In 2016, with the support of Gensler’s Washington D.C. office, Professor of Architecture Madlen Simon, Assistant Professor Shaimaa Hameed Hussein of Al-Nahrain University and a group of professional advisors launched Bridging the Gap Studio, using the shared discipline of architecture to explore commonalities and counter misconceptions among two cultures nearly half a world apart. Connecting through social media and web conferencing, students from both universities collaborate through design exercises that bridge culture and distance, exploring urban challenges in each other’s built environment. The studio, which will reconvene for its fourth year in 2020, was recognized by the university’s Global Classrooms Initiative in 2017.

Last spring’s studio directed 11 Maryland students to investigate interventions for Baghdad’s Karrada District, a bustling nighttime spot targeted in multiple terrorist attacks. The students proposed public outdoor spaces that connect Karrada’s main commercial thoroughfare to the nearby Tigris River and introduce cultural amenities, such as an art-focused design center that underscores the area’s history. Students from Al-Nahrain introduced new development with novel architectural interventions, adding residential density and pedestrian bridges, to enhance Washington’s K Street Corridor, a commercial street that suffers from congestion during the day but is desolate at night.

While the challenge of “swapping cities” for a semester offers students a new perspective on global design challenges, the most notable element of the studio is the connection it creates between two seemingly different worlds, and how that translates into more thoughtful design responses through deepened cultural understanding.  

“The idea that a studio would cross these cultural barriers, and the fact that architecture could be a way to help cross-cultural understandings between two countries that have been at odds with each other, is amazing,” said juror Thomas Fisher, Associate AIA, director of the Minnesota Design Center in Minneapolis, to Architect.

What makes Bridging the Gap innovative goes beyond cultural and global understanding, by providing virtual educational mobility to students who lack opportunity to study in one another’s countries. This proved particularly important for the Iraqi students who lack mobility and have no international students studying in their university. During the first year of the studio it became apparent to both faculty that the Iraqi students’ visual communication fell short of the global standard familiar to American students.  

“Early on, the Iraqi students’ design presentations lacked clear order and a hierarchy of information, making it difficult for them to communicate their key ideas,” said Simon. “It became clear that the students were missing the graphic design education that our students were afforded—something I had taken very much for granted.”

Simon, Hussein and their colleagues at Gensler were awarded a grant from IREX in 2017 that funded a summer design workshop for four Iraqi faculty in College Park, teaching them graphic design techniques that they could take back to their students. The results were immediate.
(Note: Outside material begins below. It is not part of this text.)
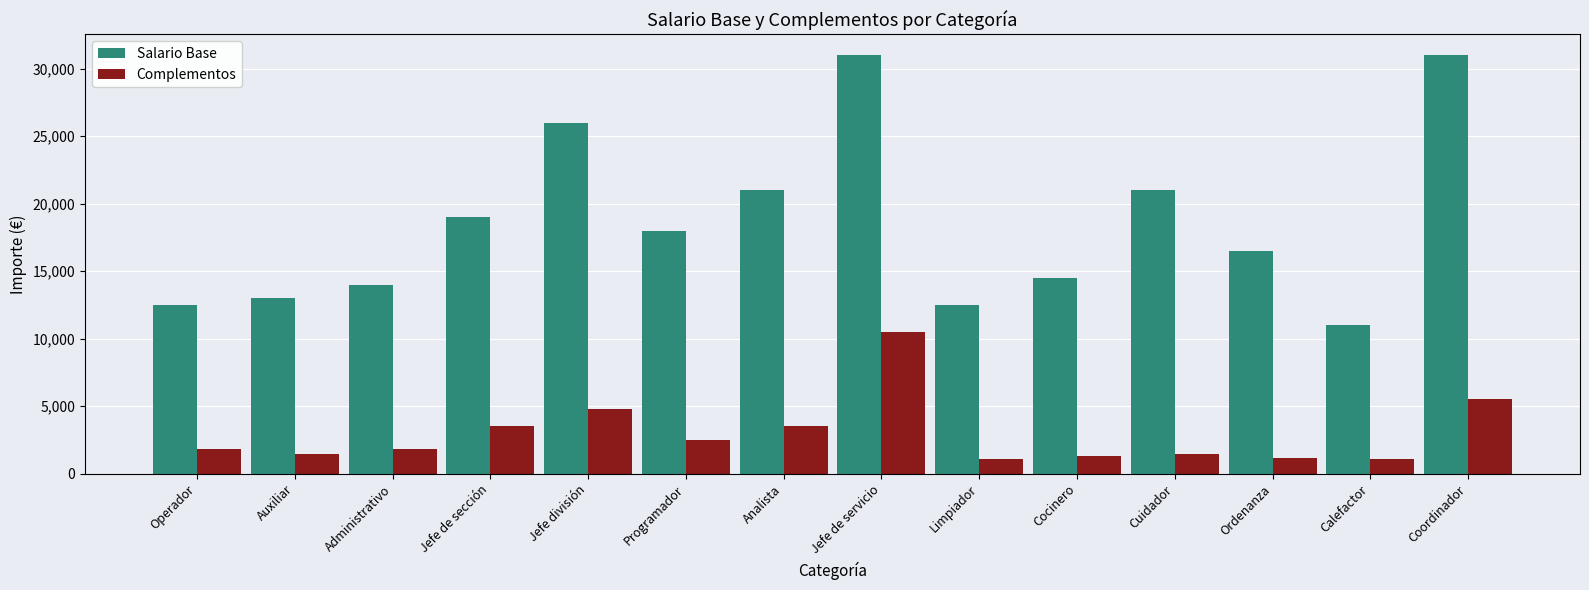

What is the lowest value of the Complementos series?

1100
“We saw an enormous difference the next year,” says Simon. “The students’ newfound skills significantly enhanced their design communications. This shared visual language between the two student groups has become a vehicle for person-to-person diplomacy, leading to a deeper understanding of people and place. The studio prepares students on both sides of the world for the type of global practice that characterizes the work of international firms like Gensler.”

According to Simon, the Studio Prize is a validation of several years of hard work. Iraqi and American students are now working together to design at a level recognized as one of the top six studios in North America. “We are proud that this unique educational collaboration has been noticed, and proud of the achievements of our graduate students who rose to the challenge of the cross-cultural collaboration.”